To build a self-contained jar file, we need to import [`sbt-assembly`](https://github.com/sbt/sbt-assembly) in the [`project/plugins.sbt`](project/plugins.sbt) file and configure it in the [`build.sbt`](build.sbt) file.

```sh
# Build a self-contained jar.
sbt assembly

# Run the jar application.
java -jar build/pipeline.jar --inputText="🎉"
```

### Option C: Apache Maven _(not recommended)_

[Apache Maven](http://maven.apache.org) is a project management and comprehension tool based on the concept of a project object model (POM).

This is by far the trickiest to configure, but many older projects still use it.

If you are starting a new project, we recommend using Gradle or `sbt` instead.

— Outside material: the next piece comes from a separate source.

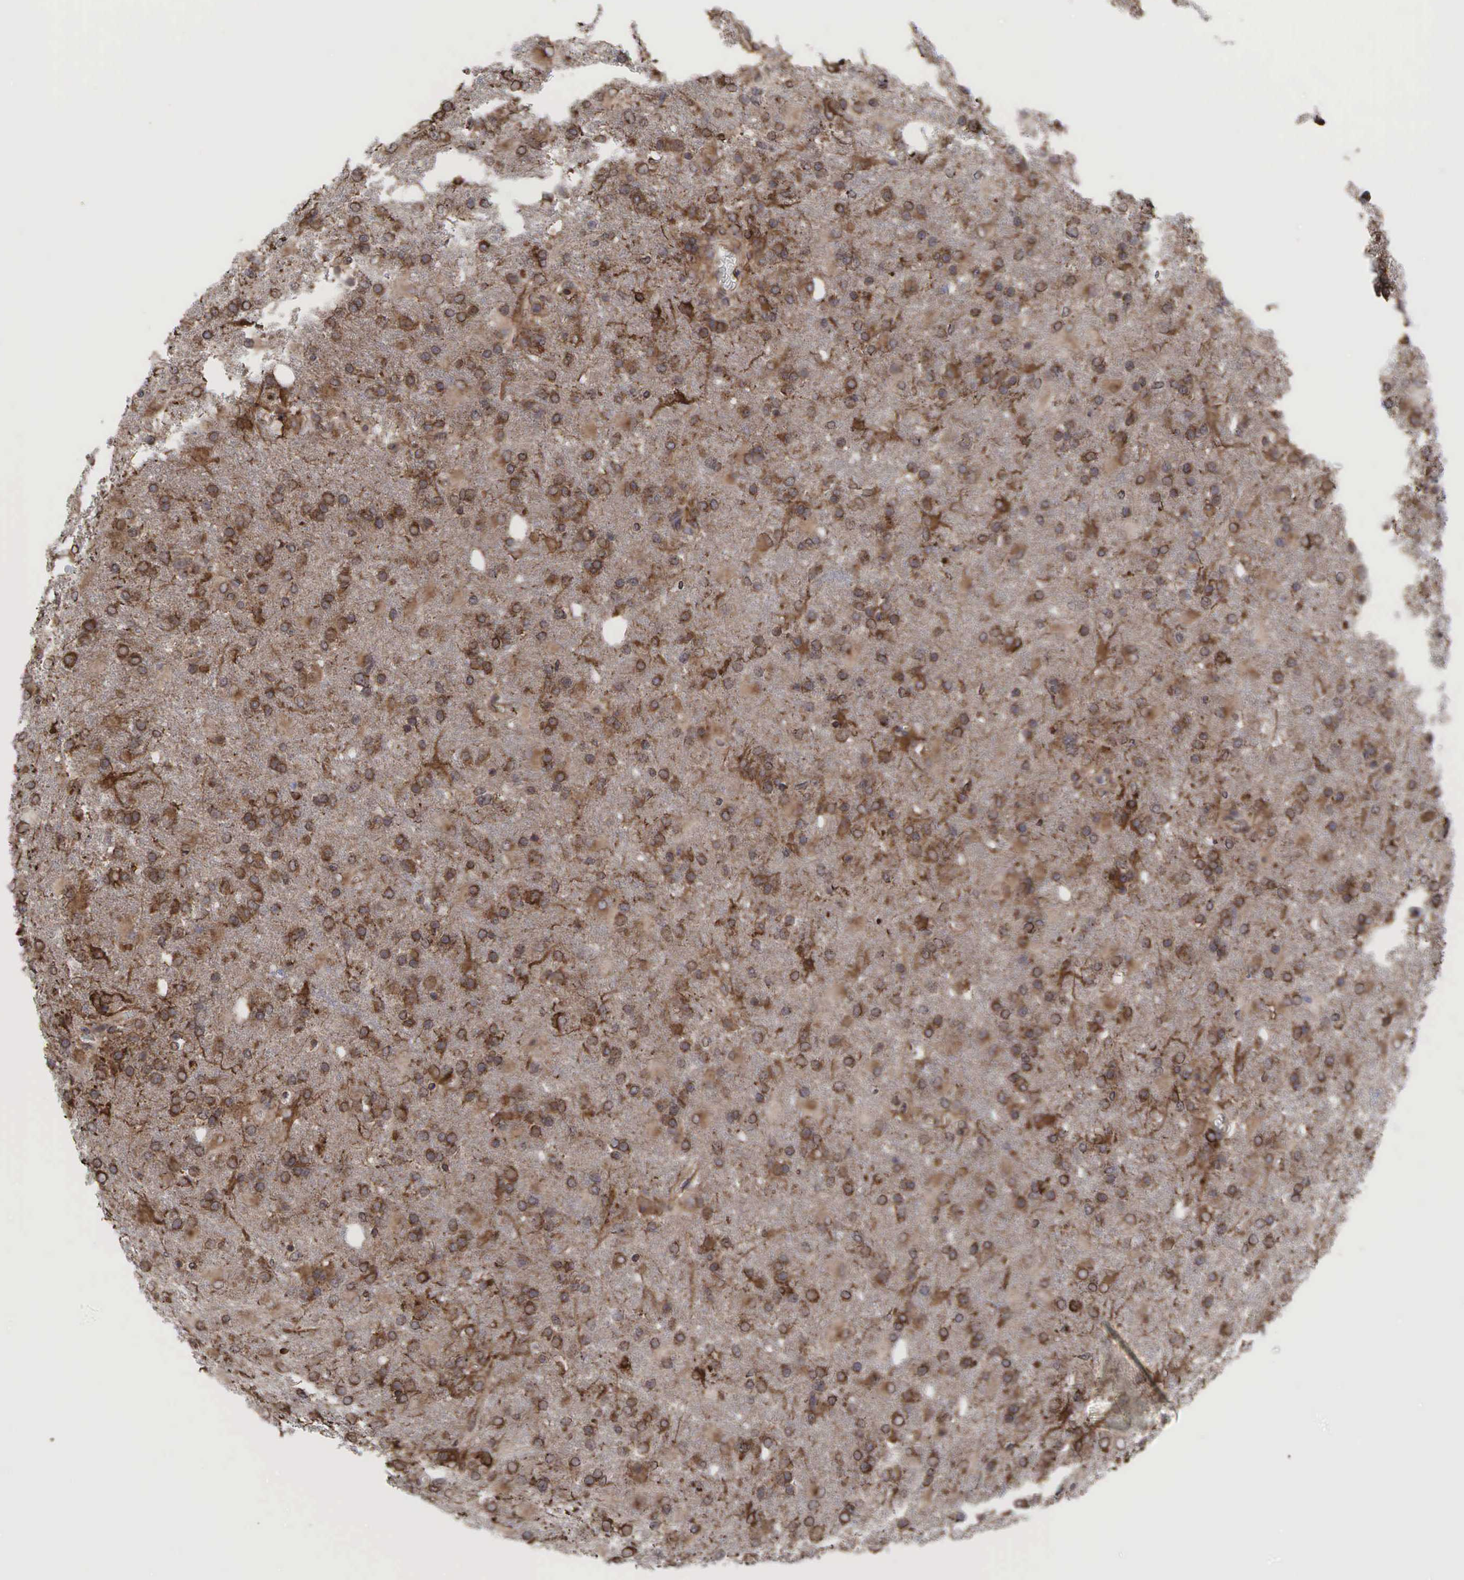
{"staining": {"intensity": "moderate", "quantity": "25%-75%", "location": "cytoplasmic/membranous"}, "tissue": "glioma", "cell_type": "Tumor cells", "image_type": "cancer", "snomed": [{"axis": "morphology", "description": "Glioma, malignant, High grade"}, {"axis": "topography", "description": "Brain"}], "caption": "A medium amount of moderate cytoplasmic/membranous staining is present in approximately 25%-75% of tumor cells in malignant glioma (high-grade) tissue.", "gene": "PABPC5", "patient": {"sex": "male", "age": 68}}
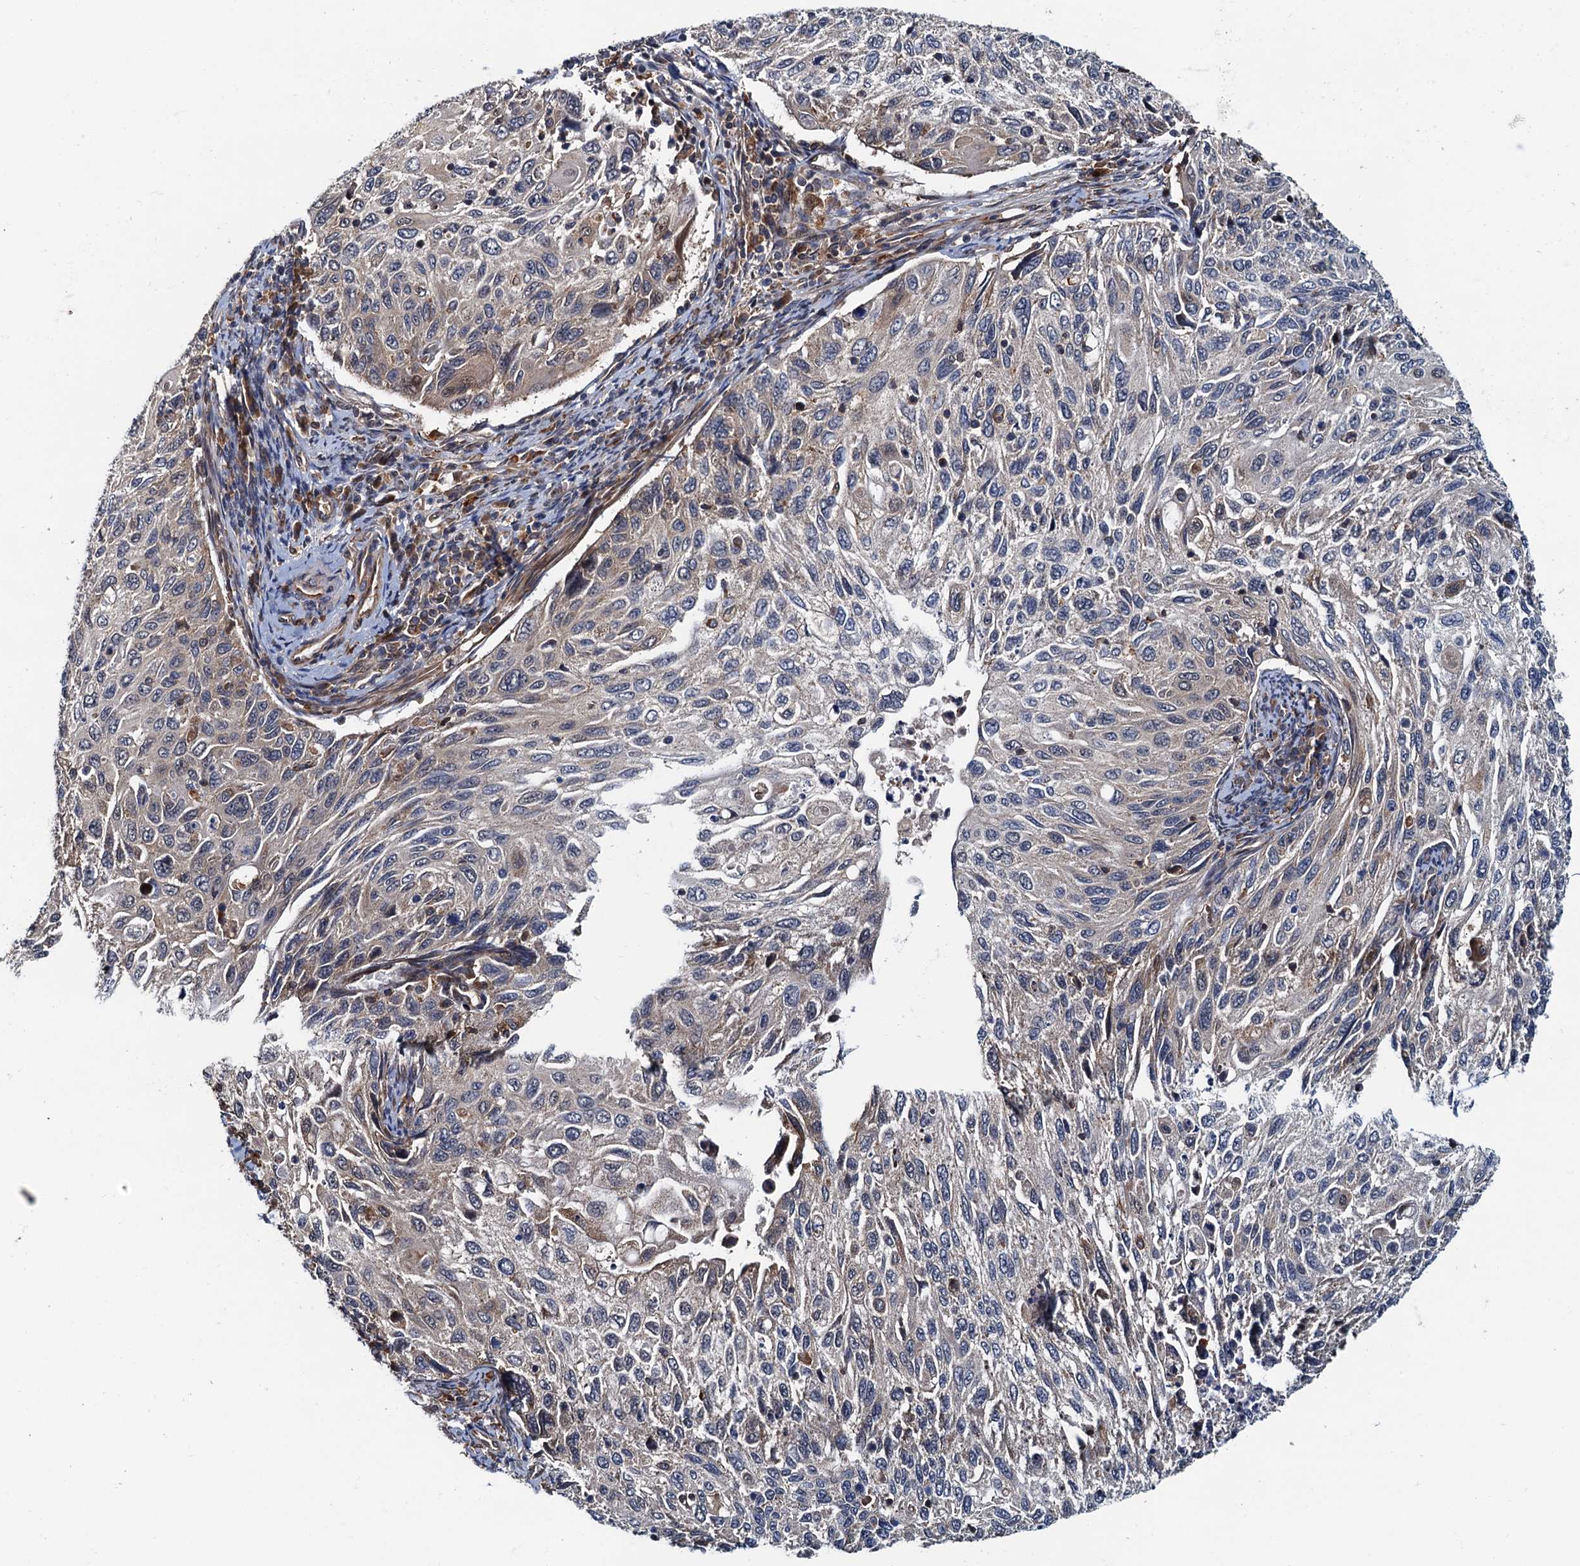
{"staining": {"intensity": "negative", "quantity": "none", "location": "none"}, "tissue": "cervical cancer", "cell_type": "Tumor cells", "image_type": "cancer", "snomed": [{"axis": "morphology", "description": "Squamous cell carcinoma, NOS"}, {"axis": "topography", "description": "Cervix"}], "caption": "Image shows no significant protein expression in tumor cells of cervical cancer (squamous cell carcinoma). Brightfield microscopy of immunohistochemistry (IHC) stained with DAB (brown) and hematoxylin (blue), captured at high magnification.", "gene": "AAGAB", "patient": {"sex": "female", "age": 70}}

> ℹ️ If you have an existing Maven project, consider looking at a [Gradle vs Maven comparison](https://gradle.org/maven-vs-gradle), as well as Gradle's [Migrating builds from Apache Maven](https://docs.gradle.org/current/userguide/migrating_from_maven.html) guide.

```sh
sdk install maven
```

A basic Apache Maven setup consists of a [`pom.xml`](pom.xml) file written in [XML](https://www.w3schools.com/xml).

To run the app through Maven, we need to configure [`exec-maven-plugin`](http://www.mojohaus.org/exec-maven-plugin) in the [`pom.xml`](pom.xml) file.

```sh
# To do a simple run.
mvn compile exec:java

# To run passing command line arguments.
mvn compile exec:java -Dexec.args=--inputText="🎉"

# To run the tests.
mvn test
```

To build a self-contained jar file, we need to configure [`maven-assembly-plugin`](https://people.apache.org/~epunzalan/maven-assembly-plugin/index.html) in the [`pom.xml`](pom.xml) file.

```sh
# Build a self-contained jar.
mvn package

# Run the jar application.
java -jar target/beam-java-starter-1-jar-with-dependencies.jar --inputText="🎉"
```

## GitHub Actions automated testing

This project already comes with automated testing via [GitHub Actions](https://github.com/features/actions).

To configure it, look at the [`.github/workflows/test.yaml`](.github/workflows/test.yaml) file.

## Using other runners

To keep this template small, it only includes the [Direct Runner](https://beam.apache.org/documentation/runners/direct/).

For a comparison of what each runner currently supports, look at the [Beam Capability Matrix](https://beam.apache.org/documentation/runners/capability-matrix/).

To add a new runner, visit the runner's page for instructions on how to include it.